§ PROVIDED DATA
*** Begin section ***

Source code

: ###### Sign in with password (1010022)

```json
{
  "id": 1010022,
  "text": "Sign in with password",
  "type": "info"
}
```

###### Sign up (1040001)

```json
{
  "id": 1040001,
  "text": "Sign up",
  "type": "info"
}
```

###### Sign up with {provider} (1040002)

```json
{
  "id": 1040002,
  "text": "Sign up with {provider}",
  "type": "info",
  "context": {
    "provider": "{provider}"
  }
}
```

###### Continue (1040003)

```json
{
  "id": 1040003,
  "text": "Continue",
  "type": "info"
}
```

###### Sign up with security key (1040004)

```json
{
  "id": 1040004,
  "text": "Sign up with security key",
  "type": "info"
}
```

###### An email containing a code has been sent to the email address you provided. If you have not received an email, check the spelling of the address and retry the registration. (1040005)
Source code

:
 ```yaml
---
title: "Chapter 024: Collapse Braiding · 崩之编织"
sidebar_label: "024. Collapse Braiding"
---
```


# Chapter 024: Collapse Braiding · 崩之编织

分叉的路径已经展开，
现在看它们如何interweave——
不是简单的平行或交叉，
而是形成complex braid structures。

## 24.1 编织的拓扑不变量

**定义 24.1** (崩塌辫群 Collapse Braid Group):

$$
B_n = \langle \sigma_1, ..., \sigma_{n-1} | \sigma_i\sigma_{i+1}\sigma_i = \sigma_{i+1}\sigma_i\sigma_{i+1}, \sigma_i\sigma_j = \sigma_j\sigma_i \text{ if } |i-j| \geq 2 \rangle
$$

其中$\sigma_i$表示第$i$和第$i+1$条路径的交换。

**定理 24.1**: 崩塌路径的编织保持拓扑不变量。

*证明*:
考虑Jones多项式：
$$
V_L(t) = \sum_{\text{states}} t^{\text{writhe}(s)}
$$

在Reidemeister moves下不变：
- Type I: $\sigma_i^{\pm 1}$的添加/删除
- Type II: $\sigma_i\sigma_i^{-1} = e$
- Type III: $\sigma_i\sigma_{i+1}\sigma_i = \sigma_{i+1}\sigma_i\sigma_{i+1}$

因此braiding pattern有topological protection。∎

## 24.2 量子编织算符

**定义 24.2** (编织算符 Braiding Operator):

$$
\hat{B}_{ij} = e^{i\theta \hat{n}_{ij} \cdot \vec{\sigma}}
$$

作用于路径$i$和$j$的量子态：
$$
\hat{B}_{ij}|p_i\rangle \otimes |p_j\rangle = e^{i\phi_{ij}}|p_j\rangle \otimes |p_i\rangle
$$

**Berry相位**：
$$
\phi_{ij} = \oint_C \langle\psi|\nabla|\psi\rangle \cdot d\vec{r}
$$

*** End section ***

§ TASK DETAILS
Working through the records, copy each line in which the word "Sign" appears.

§ ANSWER FOR THIS EXERCISE
: ###### Sign in with password (1010022)
  "text": "Sign in with password",
###### Sign up (1040001)
  "text": "Sign up",
###### Sign up with {provider} (1040002)
  "text": "Sign up with {provider}",
###### Sign up with security key (1040004)
  "text": "Sign up with security key",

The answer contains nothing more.